A pet bird, such as a parrot, should have a bunch of toys. It's a good idea to no let a pet bird have them all at the same time. Mr. Spock, our cherry-head conure, has lots of toys and interesting things in his cage and on his playpens. Sometimes a new toy will be there for weeks or even months before he tries them out. Then one may become his new favorite for a while. Six or eight toys would be a good start. Some of Spock's favorite toys are not even store bought. He LOVES the cardboard tubes from paper towels...he rolls them, flips them, flings them, etc. Sometimes I even hang them on a rope in different places for him to play with. It's a good idea to rotate toys every six months or so...move a couple out and a couple in.

Wednesday, September 12, 2007

A Birdseye Vision

Did you know:

Birds see in color. I've known that for a long time, because our choosy Cherry-head Conure, Mr. Spock, eats his food in color order. Yes, just like a human might choose to eat jelly beans or M&Ms (click here to read about it). In fact, birds can see colors better than humans. It has to do with lenses and cones (not ice cream cones, but the cones that make up the eye), which allow them to see a greater range of the ultraviolet wavelengths than humans. That may be another reason why our pretty parrot can be found entranced with his image in anything reflective. If there is a mirror or a metallic object near by (even a spoon), he can be found snuggled up to it staring at his bright red crown and gorgeous green body. Oooh La La !!

Saturday, August 25, 2007

Parrot POW - Post Traumatic Stress Syndrome

Mr. Spock, our cherry-head conure, just returned from a week-long stay at the bird hotel in South Florida while we were away.
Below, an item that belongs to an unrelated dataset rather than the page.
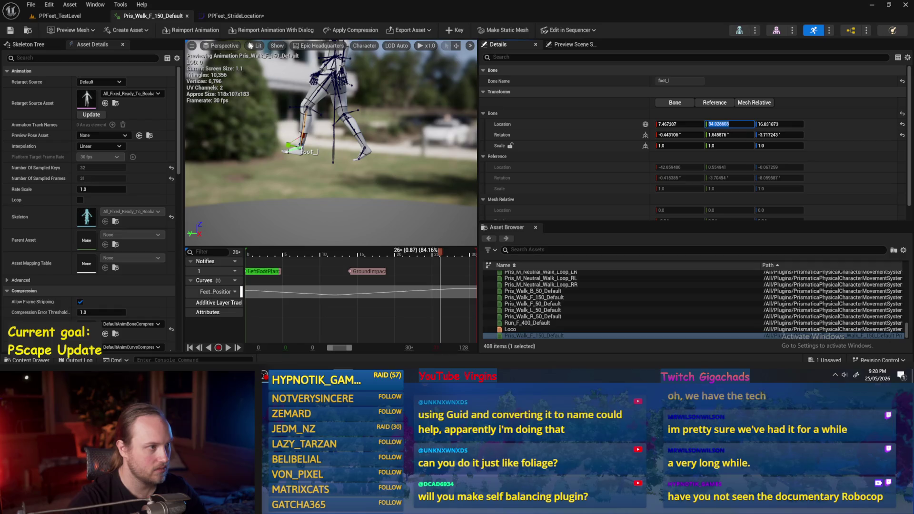
click(236, 16)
Even though he had his some of his favorite toys and snacks along with the company of lots of other beautiful and exotic birds, he still came home freaked out. This is unusual for our lively parrot; usually he is friendly and grateful for being liberated. Sometimes he would pretend to be mad for a few minutes, but would get over that quickly and return to his normal bird behavior.
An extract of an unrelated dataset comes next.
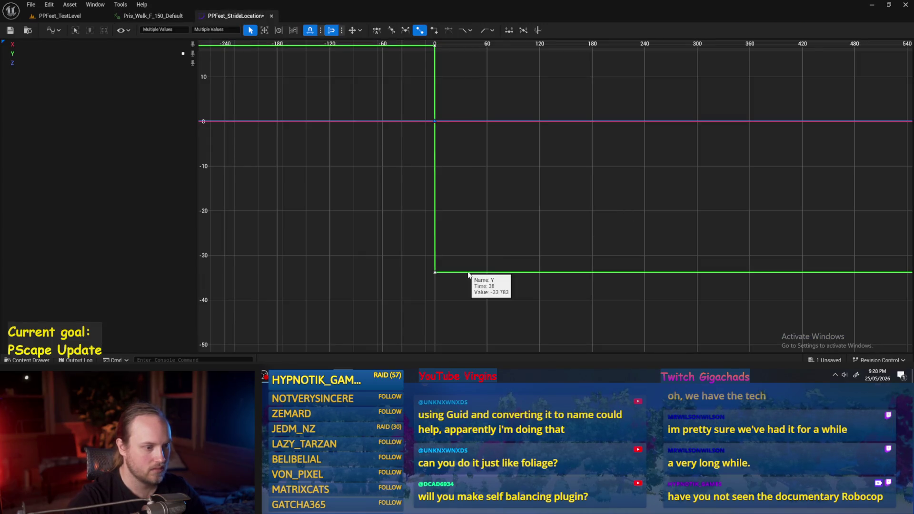
- Add a Y curve key at time 1.0 with value 34.028603
right_click(595, 273)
This time though, for two full days, he was like a cat on the attack, or a like a cornered snake. As soon as I would get near him...his eyes would bug out, he'd back up, get a good footing, and lunge at me with the big beak snapping. Yikes! There were several near hits, and a few direct strikes on my finger. There he was...biting the hand that feeds him. By the third day (yesterday), he was as cute and cuddly as ever...snuggling up to the hand that feeds him. Welcome Back Mr. Spock!

Sunday, August 19, 2007

Sanderling: A Very Cute Seashore Bird

The Sanderling could possibly one of the cutest birds ever. This is the small bird that you can see on a beach at the shorline. It might be mistaken as a baby seagull or some other young bird. However, it is most likely a Sanderling. South Florida beaches are abundant with Sanderlings who seem to love chasing waves.
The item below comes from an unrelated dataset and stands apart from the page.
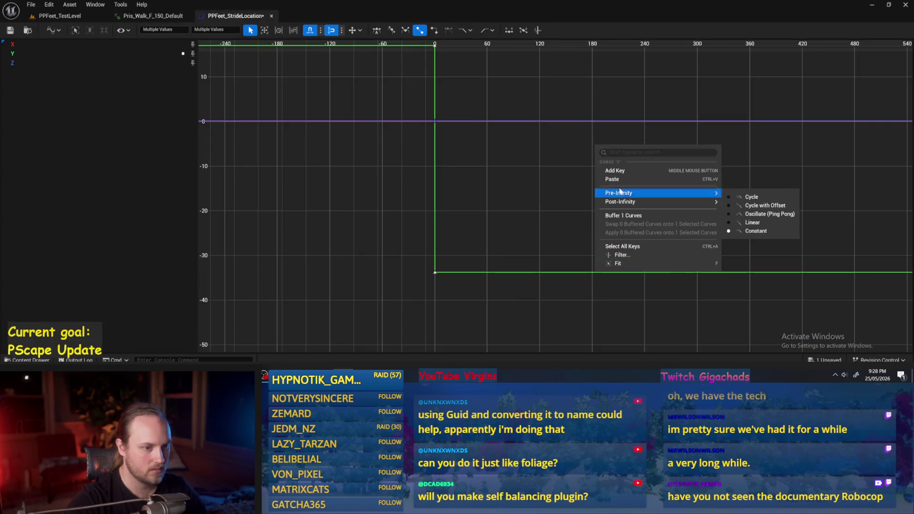
click(615, 171)
click(155, 30)
text(1)
key(Return)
The Sanderling is a common shorebird that turns up on almost every beach in the world. They are the cute little birdies that run up on the beach when a wave rolls in, staying just ahead of the breaker. Then, as the wavwe recedes, the Sanderlings sprint after the retreating water. They look like they are playing a game of trying to get as close to the water as possible without letting it touch them. They are actually waiting for tiny bits of food to be deposited from the ocean on to the sand for them to eat.